A montagem não é nada intrusiva, no entanto, entra no momento certo para enfatizar uma sensação e potencializar o suspense. A cena no hotel é um grande exemplo de como cortes precisos, acima de qualquer outro artifício, são capazes de criar uma atmosfera tensa e atordoante. O trabalho imaginativo de Harry, que precisa pensar na situação enquanto escuta diálogos inconclusivos, é muito bem pontuado pela montagem.

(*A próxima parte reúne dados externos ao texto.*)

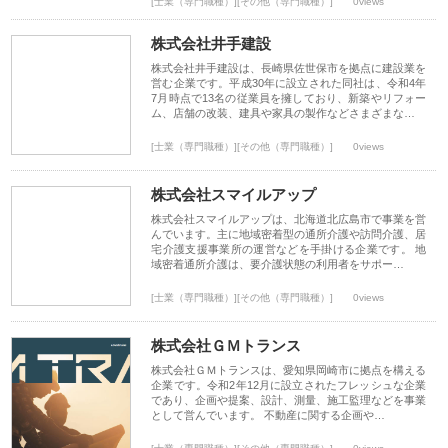
[士業（専門職種）][その他（専門職種）]
0views
株式会社井手建設
株式会社井手建設は、長崎県佐世保市を拠点に建設業を
営む企業です。平成30年に設立された同社は、令和4年
7月時点で13名の従業員を擁しており、新築やリフォー
ム、店舗の改装、建具や家具の製作などさまざまな…
[士業（専門職種）][その他（専門職種）]
0views
株式会社スマイルアップ
株式会社スマイルアップは、北海道北広島市で事業を営
んでいます。主に地域密着型の通所介護や訪問介護、居
宅介護支援事業所の運営などを手掛ける企業です。 地
域密着通所介護は、要介護状態の利用者をサポー…
[士業（専門職種）][その他（専門職種）]
0views
株式会社ＧＭトランス
株式会社ＧＭトランスは、愛知県岡崎市に拠点を構える
企業です。令和2年12月に設立されたフレッシュな企業
であり、企画や提案、設計、測量、施工監理などを事業
として営んでいます。 不動産に関する企画や…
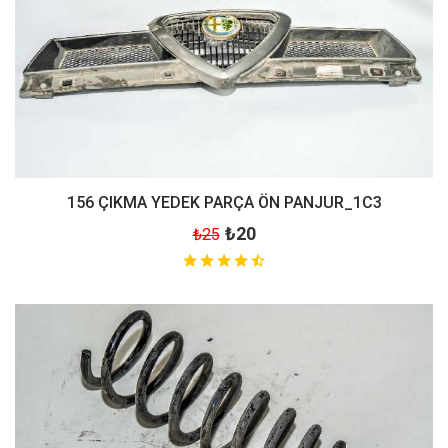
156 ÇIKMA YEDEK PARÇA ÖN PANJUR_1C3
₺20
₺25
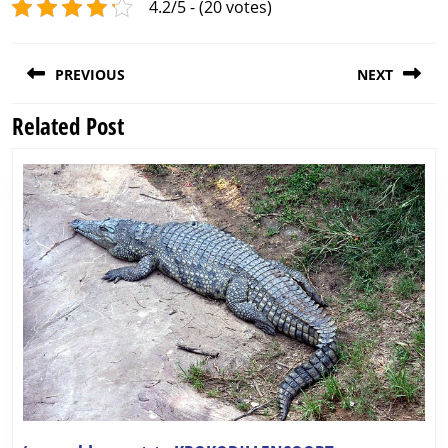
4.2/5 - (20 votes)
Post
PREVIOUS
NEXT
navigation
Related Post
Previous
Next
post:
post:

Coppola é um diretor que sabe exatamente o que está fazendo e que dificilmente toma decisões equivocadas. Seus travellings e suas panorâmicas são suaves; ajudam na fluidez do filme e podem dizer algo a mais sobre a psique do protagonista, como, por exemplo, na festa, em que ele se sente envergonhado e tenso quando Bernie começa a fazer perguntas sobre o tal caso que resultou na morte de três pessoas. Coppola não faz muito esforço, nem tenta impressionar o espectador, porém sabe exatamente a hora de movimentar sua câmera de forma mais efusiva e de fechar o quadro, gerando tensão e uma certa instabilidade, conversando com o estado de Harry. Nesse sentido, o destaque vai para a longa sequência final, que encapsula todas as qualidades da obra, indo da tranquilidade de um homem tocando saxofone – seu único hobby – para uma sensação impressionante de claustrofobia e vulnerabilidade.
No entanto, diria que o grande êxito do diretor é tratar o protagonista como um homem triste e solitário, o posicionando sozinho dentro do quadro.
Seus planos-detalhe vão ao encontro do ótimo design de som, que reforça barulhos extremamente sutis.
Gene Hackman oferece uma performance sóbria, forte e delicada. Somos capazes de distinguir o Harry que se apresenta para os demais e o que realmente passa em sua mente e isso é mérito de Hackman, que merece elogios por nunca se exceder, manter uma rigidez e, ainda assim, desenvolver um protagonista repleto de nuances e demônios internos.
Gostaria de enaltecer as participações de Harrison Ford, que interpreta Martin Street, mantendo uma incerteza em torno do personagem, e do saudoso John Cazale, que dá vida a Stan, o assistente de Harry.
“The Conversation” rendeu a Francis Ford Coppola a sua primeira Palma de Ouro e é, de fato, uma obra-prima.